* _How to complete this task_
For the data below, transcribe the part that opens with the line containing "setembro 9, 2025" and closes with the line containing "まで 6.1 km、海雲台ビーチまで 12.5 km の", exactly and with no pictures.

* _Provided entries_
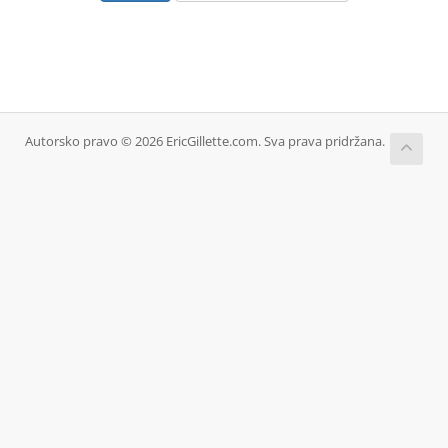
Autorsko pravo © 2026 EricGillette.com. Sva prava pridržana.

---

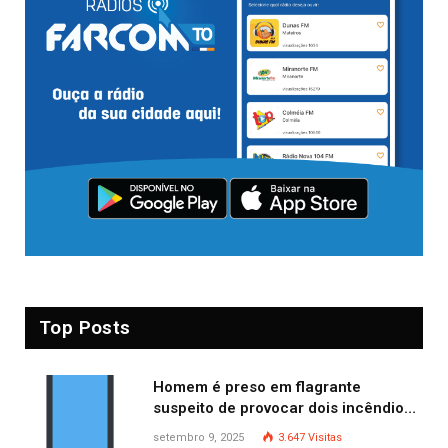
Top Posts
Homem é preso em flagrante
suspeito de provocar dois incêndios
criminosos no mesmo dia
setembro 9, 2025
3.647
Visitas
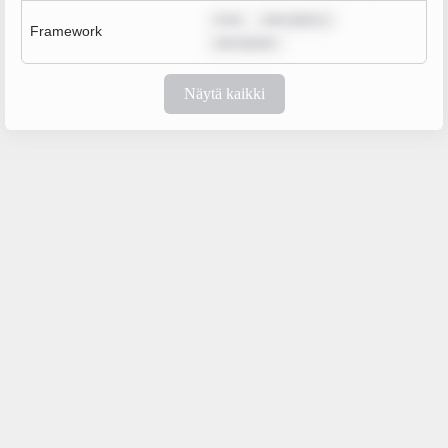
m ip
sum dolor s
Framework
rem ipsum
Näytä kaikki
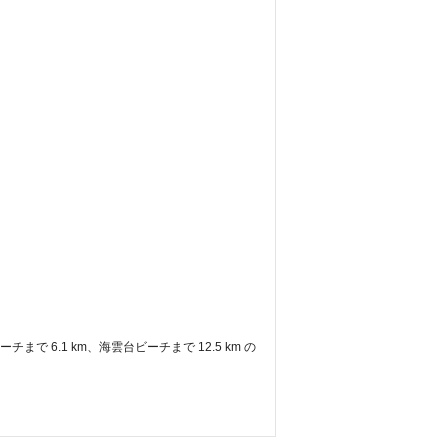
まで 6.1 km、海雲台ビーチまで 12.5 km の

* _Problem solution_
setembro 9, 2025
3.647
Visitas
m ip
sum dolor s
Framework
rem ipsum
Näytä kaikki
まで 6.1 km、海雲台ビーチまで 12.5 km の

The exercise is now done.